The Body Positivity Movement has helped me view myself in a better light in the slightest bit. I actually wear tank tops and shorts that go above my knee. Even though I remain self-conscious the whole time I’m wearing them and wishing I put something else on, it is a step in the right direction that I put it on in the first place.
So, why am I writing about being fat now? It is not like I just realized I was fat. The reason I am bringing this up now is TikTok. I do not know if my TikTok “For You Page” knows I am fat but I do keep seeing bigger women on there. These women have become empowered by the Body Positivity Movement, which of course is a great thing. The problem lies within the comments.

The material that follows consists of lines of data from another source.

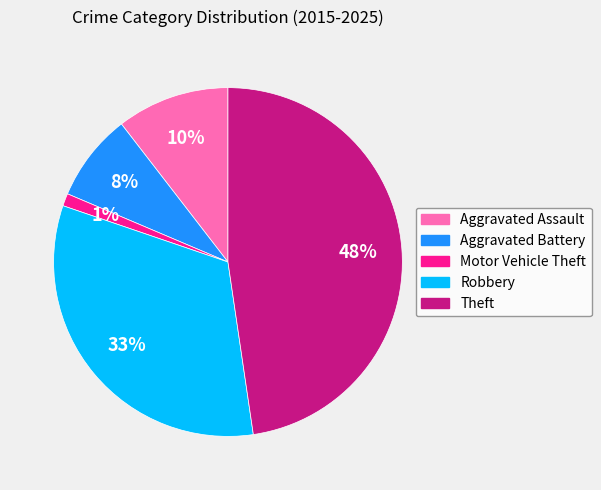

Combined, do Theft and Aggravated Assault account for over 50%?

Yes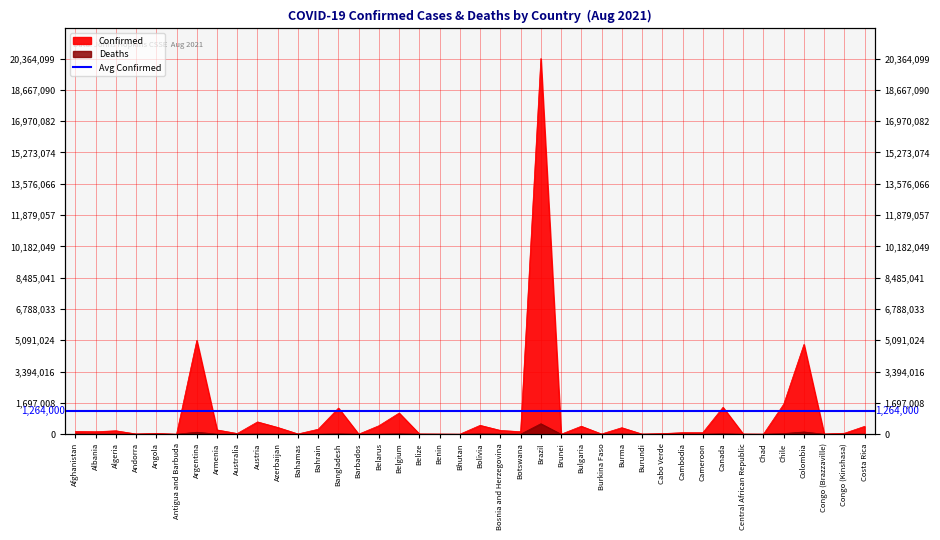

True or false: Confirmed and Deaths cross at least once.

False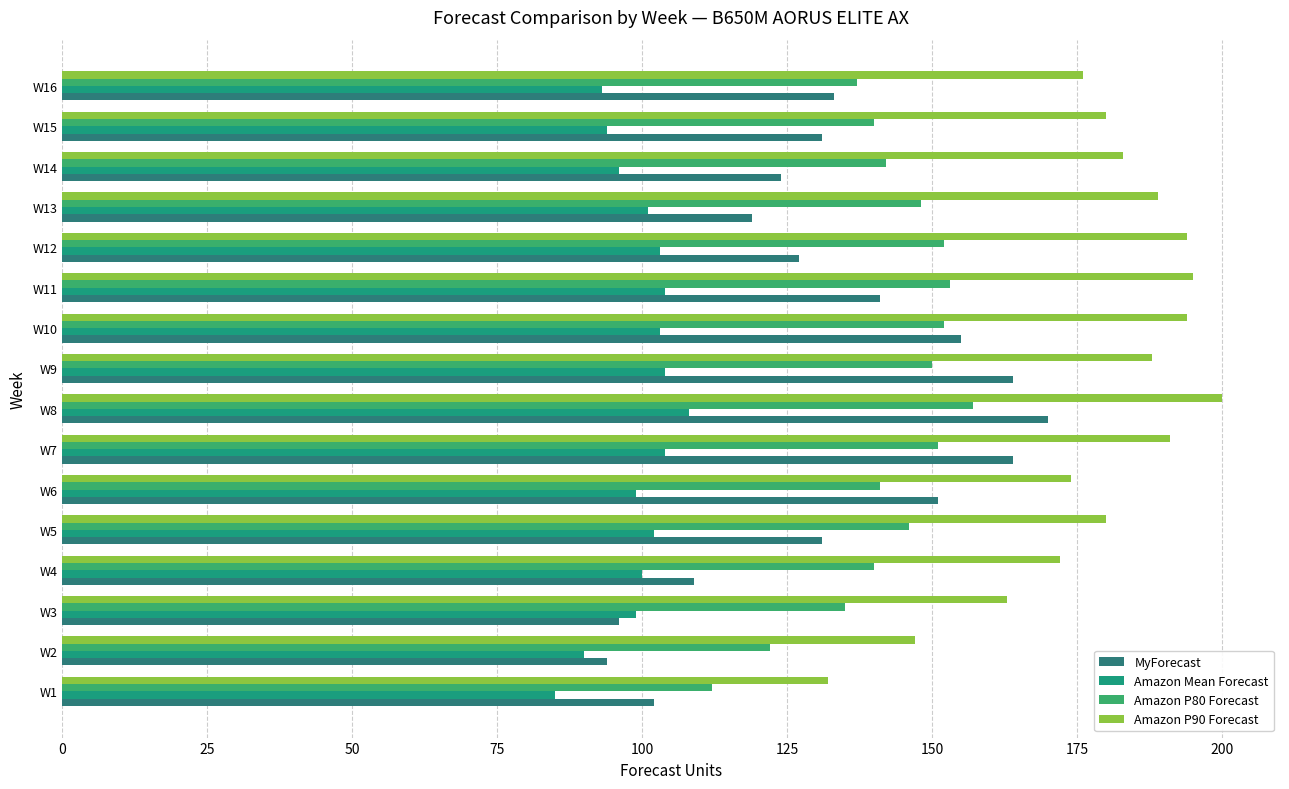

What is the minimum value shown in the chart?

85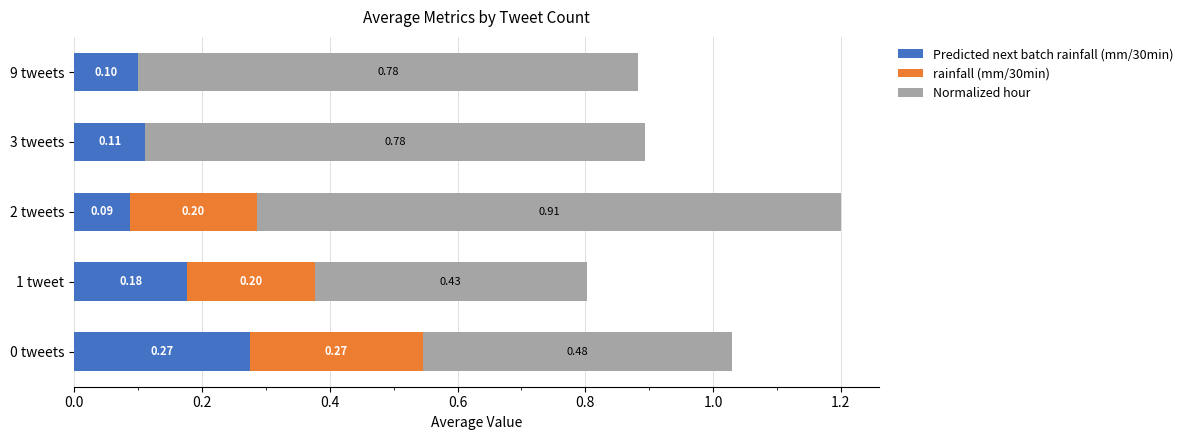

At which category is the sum across all series the highest?

2 tweets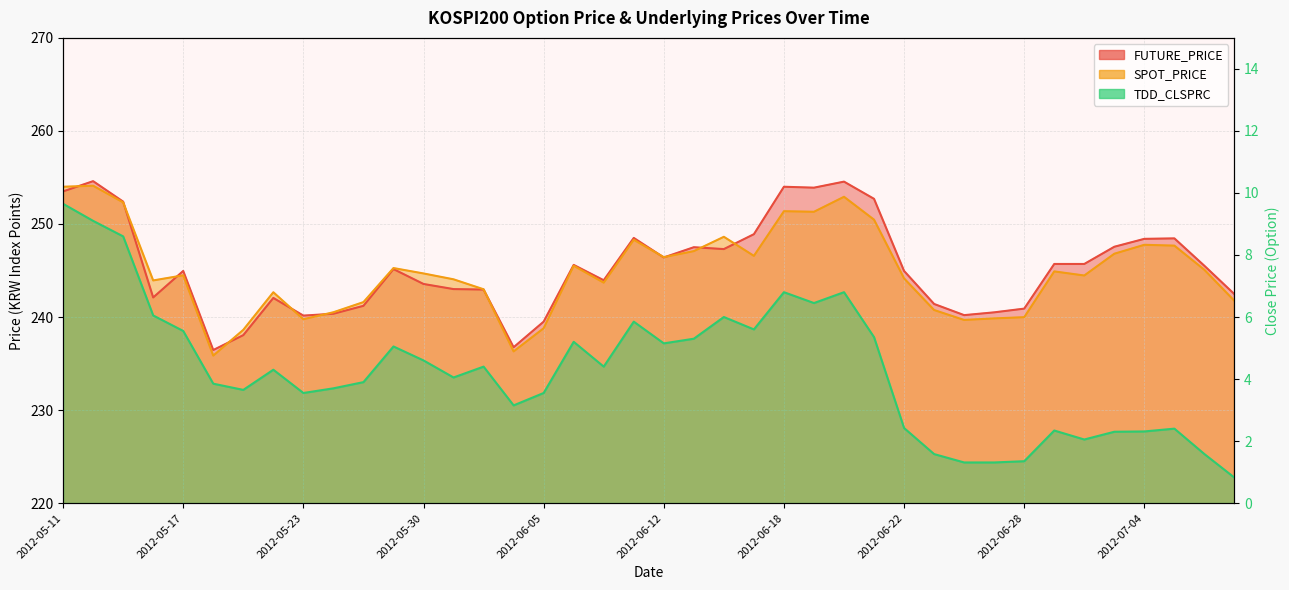

What is the difference between the FUTURE_PRICE values at 2012-06-12 and 2012-05-16?

4.3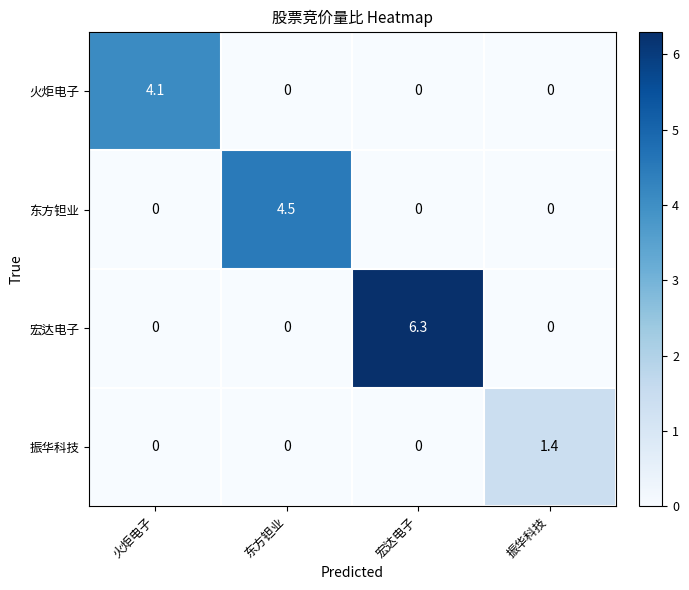

Reading left to right, transcribe all the data shown in this chart.

火炬电子: 火炬电子=4.1	东方钽业=0.0	宏达电子=0.0	振华科技=0.0
东方钽业: 火炬电子=0.0	东方钽业=4.5	宏达电子=0.0	振华科技=0.0
宏达电子: 火炬电子=0.0	东方钽业=0.0	宏达电子=6.3	振华科技=0.0
振华科技: 火炬电子=0.0	东方钽业=0.0	宏达电子=0.0	振华科技=1.4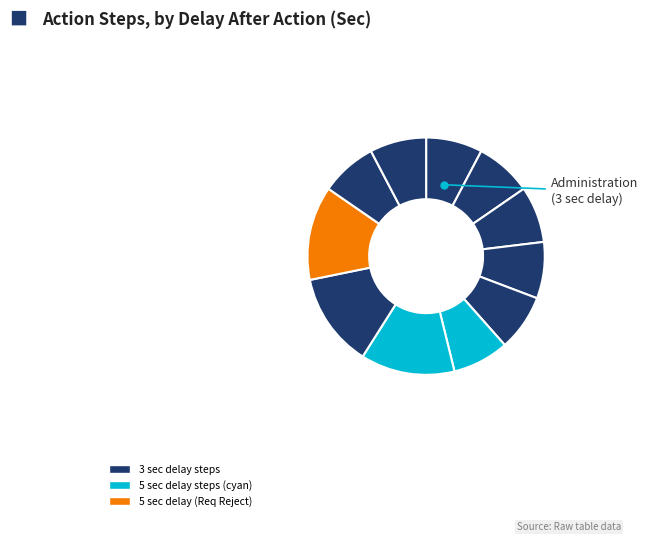

How many segments does this pie chart have?

11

I torture myself reading comments that I know will anger me, but I can’t help it, I love reading strangers’ drama. Most of the comments are centered on how unhealthy the woman in the video is and how she’s going to die early in life. I myself have been lectured about my cholesterol more times than I can count. A health-related comment could be true in some cases, but the issue is not whether a commenter is right or wrong. The issue is that they are saying it in the first place.
These commenters do not know her and will most likely never see her again, so why do they have to comment about her health? Why does this one person’s fatness affect other people’s lives? I do not understand why it matters if someone is fat, especially if that person is a stranger on the internet.

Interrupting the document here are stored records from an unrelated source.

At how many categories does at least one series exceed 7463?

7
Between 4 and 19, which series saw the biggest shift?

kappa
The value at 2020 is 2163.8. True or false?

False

The absolute worst comments are on videos of women who are very clearly in the process of bettering themselves. Some people like to document their weight loss journey which I think is great and if I wasn’t so lazy, it would be some motivation to exercise. If a big woman posts a video of her exercising, there is no need for someone to comment on how being fat is bad. Obviously, this woman is doing exactly what is needed to become healthier, there is very little else she could do to achieve her goals.
What is the purpose of this article? I did not just write this to treat The Hawks’ Herald as a personal diary or to tell everyone about how I have self-image issues. I’m writing this article to let people know the experience of at least one fat kid’s childhood and her current experiences as a fat 21-year-old. Making fun of people for their weight is so overdone and I can promise you that you cannot comment anything worse than what a fat person has already thought about themselves.

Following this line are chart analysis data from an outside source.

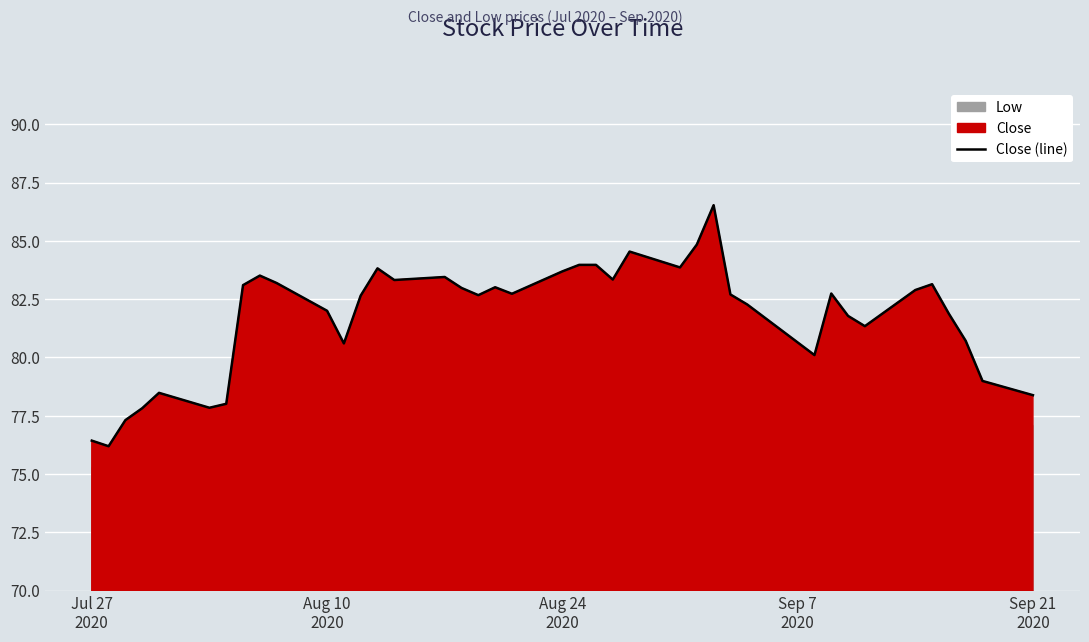

What is the lowest value of the Close (line) series?

76.2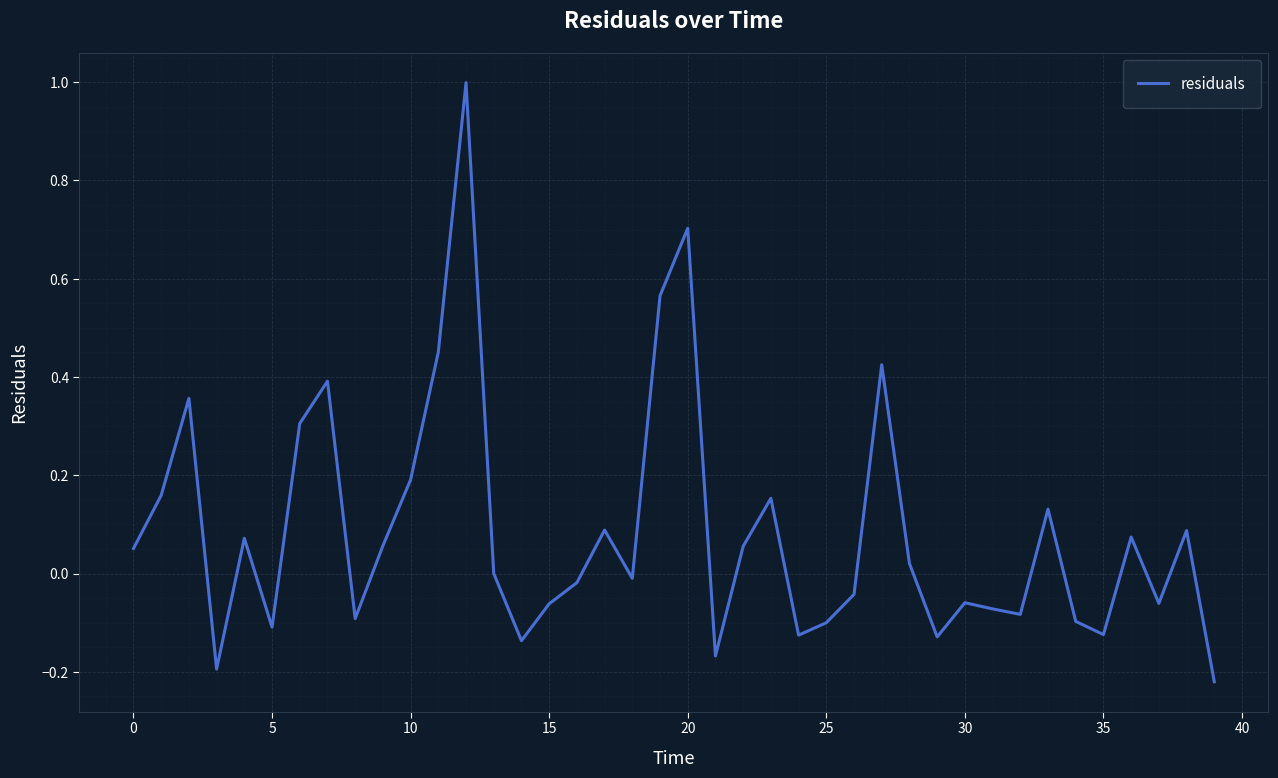

What is the difference between the maximum and minimum values?

1.2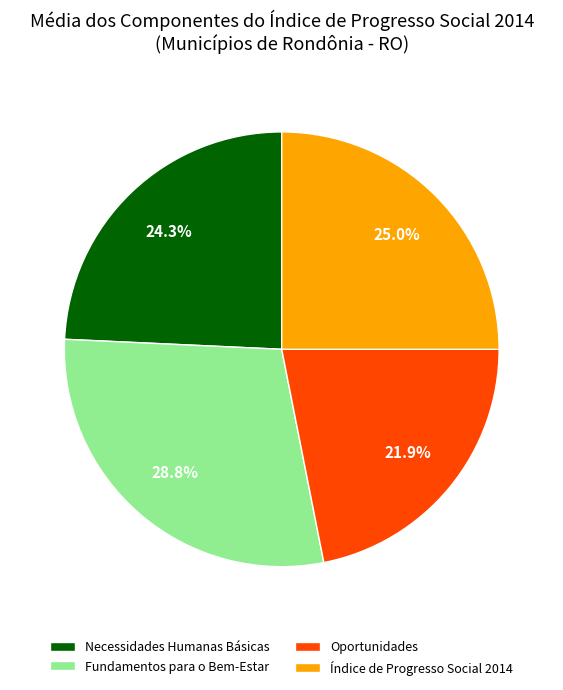

How many slices are in this pie chart?

4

Emily Dvareckas graduated from RWU in 2022 with a degree in forensic science. She spent three years with The Hawks’ Herald as the photo editor...
Susan Schechter • Feb 26, 2021 at 10:41 am
Far too much emphasis is placed on the exterior veneer of a person instead of what lies within. I’m sorry that you have been experiencing these feelings for most of your life. I hope you realize that you are a kind, caring, intelligent person with a giving heart and a compassion for others that is inspirational. For all those who choose not to see the inner beauty of another, are those who are missing out of so much of life. They are to be pitied. You are to be commended for your bravery, strength and courage of convictions.